This work addresses the challenge in single-cell perturbation prediction of simultaneously modeling the implicit mechanisms of perturbations and their temporal dynamics, which limits generalization to unseen interventions. The authors propose CITE-VAE, an implicit dynamical causal generative model that formalizes perturbation effects as causal mechanisms exhibiting both latent structure and temporal evolution. CITE-VAE jointly models latent cellular programs, perturbation conditions, and time-dependent dynamics, and provides theoretical identifiability guarantees for latent variables within standard equivalence classes. Efficient inference is achieved through a variational autoencoder framework. Experiments demonstrate that the model validates its identifiability on the Causal-3DIdent synthetic benchmark and significantly outperforms existing methods on real CRISPR-based single-cell perturbation data, achieving superior out-of-distribution generalization performance.

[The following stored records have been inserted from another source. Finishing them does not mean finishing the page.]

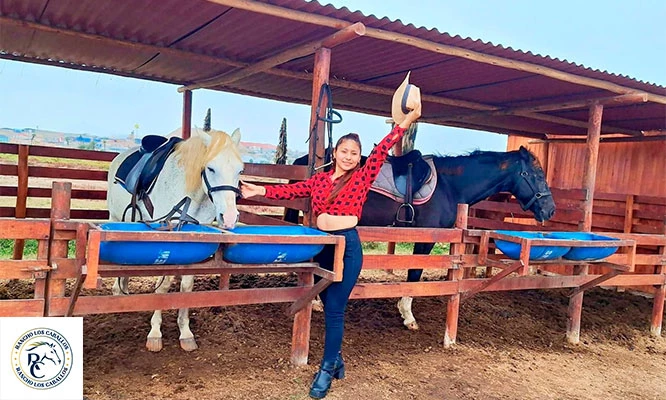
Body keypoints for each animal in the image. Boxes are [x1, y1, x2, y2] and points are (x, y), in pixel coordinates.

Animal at [107, 127, 244, 352]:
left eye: (240, 170)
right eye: (211, 168)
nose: (230, 217)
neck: (190, 194)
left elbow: (186, 286)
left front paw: (185, 332)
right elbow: (163, 286)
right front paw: (155, 333)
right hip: (115, 217)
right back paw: (118, 294)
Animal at [289, 146, 555, 330]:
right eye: (535, 175)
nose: (550, 209)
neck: (450, 185)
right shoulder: (427, 235)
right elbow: (415, 272)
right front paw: (407, 315)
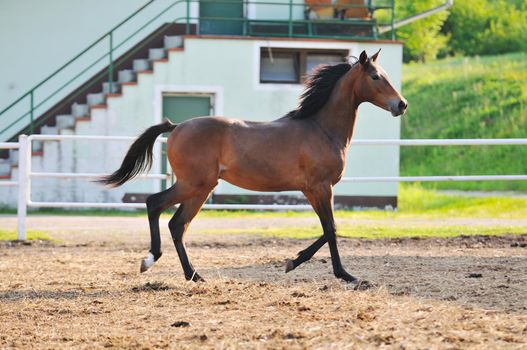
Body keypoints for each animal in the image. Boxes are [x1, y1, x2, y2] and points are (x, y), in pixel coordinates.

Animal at [102, 48, 408, 284]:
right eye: (375, 77)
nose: (401, 105)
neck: (321, 128)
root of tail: (177, 126)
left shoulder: (314, 191)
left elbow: (327, 229)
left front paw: (293, 261)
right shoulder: (320, 188)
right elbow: (331, 229)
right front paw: (344, 274)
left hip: (201, 188)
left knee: (178, 225)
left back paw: (194, 275)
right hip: (194, 184)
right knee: (155, 204)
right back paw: (150, 260)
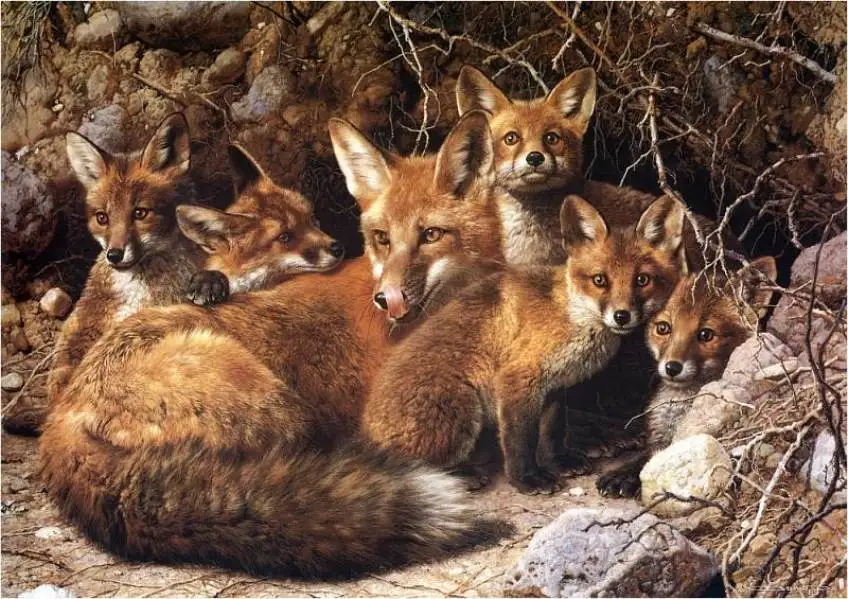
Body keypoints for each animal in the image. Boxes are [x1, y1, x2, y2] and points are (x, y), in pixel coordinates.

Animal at [37, 110, 506, 575]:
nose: (389, 299)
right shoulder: (391, 419)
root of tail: (61, 415)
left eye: (431, 235)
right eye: (382, 238)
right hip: (282, 410)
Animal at [362, 194, 688, 494]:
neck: (567, 315)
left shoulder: (555, 386)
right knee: (414, 467)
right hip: (462, 412)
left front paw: (560, 461)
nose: (622, 316)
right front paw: (527, 479)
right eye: (600, 280)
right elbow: (520, 441)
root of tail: (363, 427)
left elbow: (552, 433)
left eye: (642, 280)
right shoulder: (517, 379)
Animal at [596, 256, 777, 497]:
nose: (672, 367)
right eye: (663, 328)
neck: (682, 406)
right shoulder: (660, 437)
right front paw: (622, 471)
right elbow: (645, 455)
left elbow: (652, 461)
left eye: (706, 334)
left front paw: (625, 477)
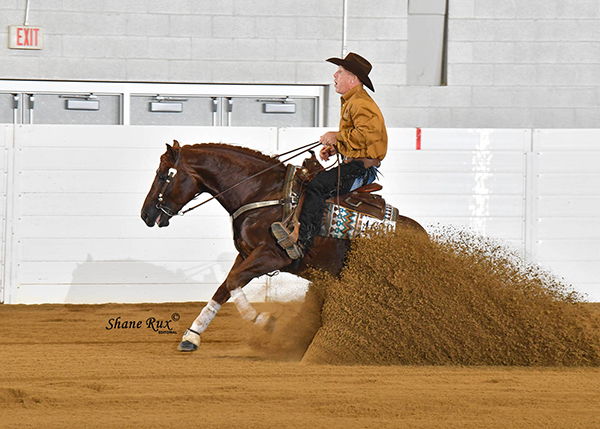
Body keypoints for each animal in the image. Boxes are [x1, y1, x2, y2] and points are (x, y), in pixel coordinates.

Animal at [139, 140, 426, 352]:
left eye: (163, 176)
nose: (145, 214)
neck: (262, 193)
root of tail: (423, 237)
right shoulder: (245, 254)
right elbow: (224, 287)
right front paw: (192, 336)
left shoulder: (271, 257)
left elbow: (232, 282)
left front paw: (263, 321)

Single-cell perturbation prediction aims to infer how cells respond to unseen interventions and to achieve out-of-distribution (OOD) generalization, providing a computational route to understanding how perturbations reshape cellular programs over time. Existing machine learning methods have made important progress, but typically capture only one side of the response. Latent causal approaches seek mechanisms that support generalization and interpretation, yet often treat perturbation effects as static outcomes. Temporal models describe how gene expression changes across time, but usually do not explicitly recover the latent causal generative mechanisms driving these changes. In practice, perturbation effects are both latent and dynamical: interventions act through unobserved cellular programs, whose states evolve over time and give rise to observed expression profiles. Motivated by this view, we propose a latent dynamical causal generative model for single-cell perturbation data that jointly captures latent cellular programs, perturbation-conditioned mechanisms, and temporal evolution. We further provide an identifiability analysis showing that, under suitable conditions, the latent causal variables are recoverable up to standard equivalence classes. Guided by this analysis, we develop CITE-VAE, a learning framework for recovering latent cellular programs and their perturbation-driven dynamics from single-cell sequencing data. Experiments on Causal-3DIdent validate the theoretical results and the effectiveness of the proposed method in controlled settings. Additional experiments on real-world CRISPR-based single-cell perturbation data show improved generalization to unseen perturbations compared with state-of-the-art baselines, highlighting the practical robustness of our approach.